Double/triple staining The primary antibodies can be mixed as long as they came from different species of animals (most often mouse and rabbit) before being applied to the coverslip. For a 12 mm coverslip, 20 µl of antibody is more than enough. Add the antibody from one end of the coverslip as you do for blocking to avoid scratching of the cells. Antigen-antibody interaction will mostly accomplish in an hour at room temperature, or overnight at 4 °C (you can use more antibody solution to compensate for the evaporation).
Wash the sample several times with PBS+0.05%Tween after antibody incubation to reduce the background. Basically, you suck out the antibody solution from one side of the coverslip, adding washing solution from another side, letting the washing solution to spread itself. Let the washing solution stay with the sample on bench for 5 min. Repeat 3 more times. By this way, the washing is pretty complete, although some people prefer to put the coverslip back to the plate and to wash with rotation. Squirting the slides with a wash bottle is fast and effective.
The Alexa Fluor secondary antibody conjugates are excellent - bright and stable fluorophores and cross-adsorbed for good species specificity. Other fluorophore conjugates available from Jackson ImmunoResearch and Rockland are also good and reliable. Use the most extensively cross-reaction minimized products. Although the price might be higher, but they are still cheap compared to the primary antibodies and other lab materials, and a tube of secondary antibody may last a year
Dilute the fluorophore-conjugated secondary antibody in PBS-0.05% Tween 20 (again you can include 5% goat serum if the secondary antibodies are from goat). Most secondary antibodies can be used after 1:200-1:500 dilution, for 1 hour at room temperature or overnight at 4 °C. You can add the solution and incubate in the same way as the primary.
Which ones to choose for multiple labelling? Most of the LMCF microscopes are quite versatile and can image a range of fluorophores. Here are some typical fluorophores to use (you can use the fluophore spectra links on the reference page and the information on the relevant microscope page to work out other combinations)
AlexaFluor 633 or 647
AF405 (confocals), AF350 (fluorescence scopes)
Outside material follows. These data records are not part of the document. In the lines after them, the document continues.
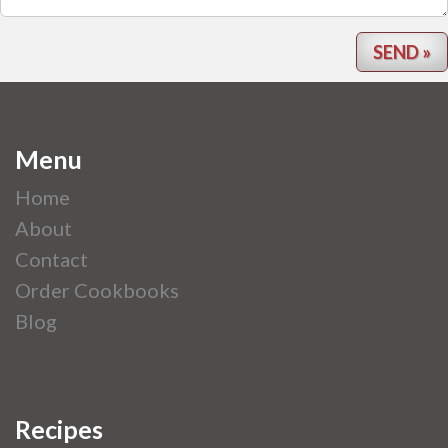
Menu
Home
About
Contact
Order Cookbooks
Blog
Recipes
Cy3, Rhodamine RX, Texas Red
An alternative to secondary antibodies is direct labeling of your primary antibody with a fluorophore (eg with kits from Molecular Probes) but this aproach is only used in special cases.
More washing (say 4 or 5 times) in PBS-T to remove non-bound secondary antibody then . . .
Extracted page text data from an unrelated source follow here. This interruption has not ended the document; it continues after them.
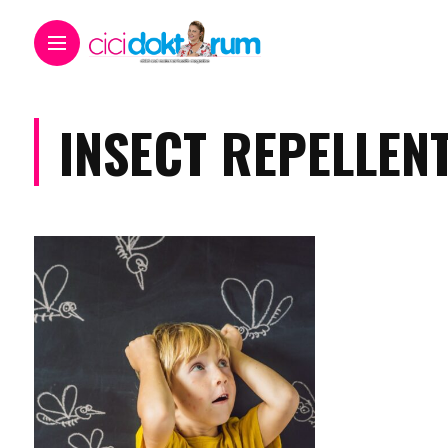
INSECT REPELLEN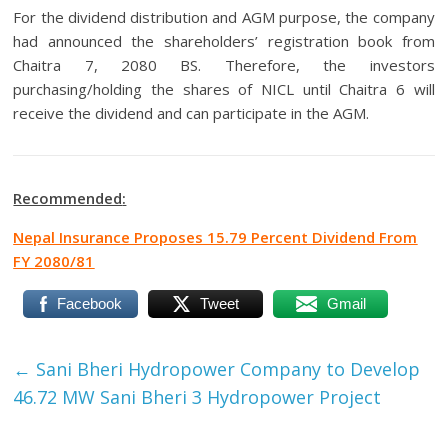
For the dividend distribution and AGM purpose, the company
had announced the shareholders’ registration book from
Chaitra 7, 2080 BS. Therefore, the investors
purchasing/holding the shares of NICL until Chaitra 6 will
receive the dividend and can participate in the AGM.
Recommended
:
Nepal Insurance Proposes 15.79 Percent Dividend From
FY 2080/81
Facebook
Tweet
Gmail
←
Sani Bheri Hydropower Company to Develop
46.72 MW Sani Bheri 3 Hydropower Project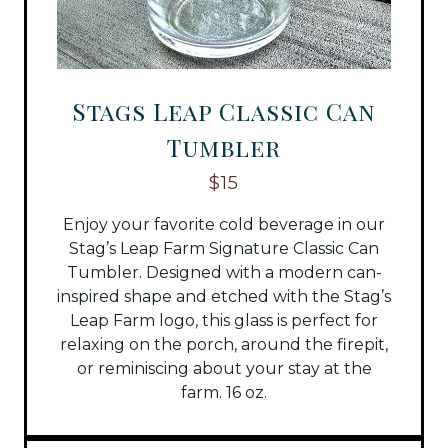
Stags Leap Classic Can
Tumbler
$15
Enjoy your favorite cold beverage in our
Stag’s Leap Farm Signature Classic Can
Tumbler. Designed with a modern can-
inspired shape and etched with the Stag’s
Leap Farm logo, this glass is perfect for
relaxing on the porch, around the firepit,
or reminiscing about your stay at the
farm. 16 oz.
Mounting medium helps preserve your sample and raises the refractive index to give good performance with oil objectives. Mountants often have scavengers which soak-up free radicals and reduce photobleaching (these sometimes reduce the initial brightness of your samples). Prolong Gold from Molecular Probes and Fluoromount-G (anti-fade) from Southern Biotech are good examples of a bunch of similar products bearing different trade names. Rinse briefly the coverslip by dipping it in distilled water a couple of times to wash out the salt. Otherwise the coverslip will show salt stain when the salt is dried. Just put a spot on your sample before putting the coverslip (#1.5) on the slide, and let them dry lying flat before imaging. Seal the slides after letting them dry if you aren't going to image them immediately.
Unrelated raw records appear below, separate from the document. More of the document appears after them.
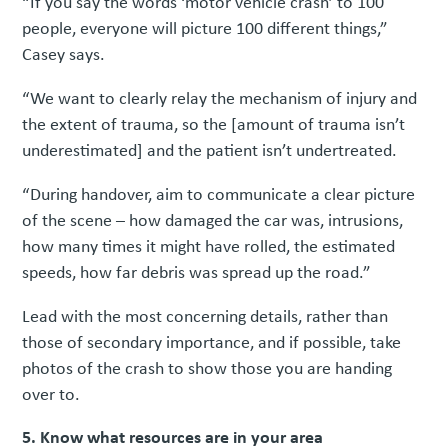
“If you say the words ‘motor vehicle crash’ to 100
people, everyone will picture 100 different things,”
Casey says.
“We want to clearly relay the mechanism of injury and
the extent of trauma, so the [amount of trauma isn’t
underestimated] and the patient isn’t undertreated.
“During handover, aim to communicate a clear picture
of the scene – how damaged the car was, intrusions,
how many times it might have rolled, the estimated
speeds, how far debris was spread up the road.”
Lead with the most concerning details, rather than
those of secondary importance, and if possible, take
photos of the crash to show those you are handing
over to.
5. Know what resources are in your area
Controls and interpretation
IF requires careful interpretation. There might be autofluorescence, non-specific binding of the secondary antibody, and the primary antibody might not bind only to the protein you think it does. Controls to convince you of the specificity are important (eg secondary only, blocking primary antibody with the protein/peptide against which it is raised, lack of signal in knockout/RNAi cells). Lastly, because your IF results will be of only a few cells it is important to show ones that are typical and representative.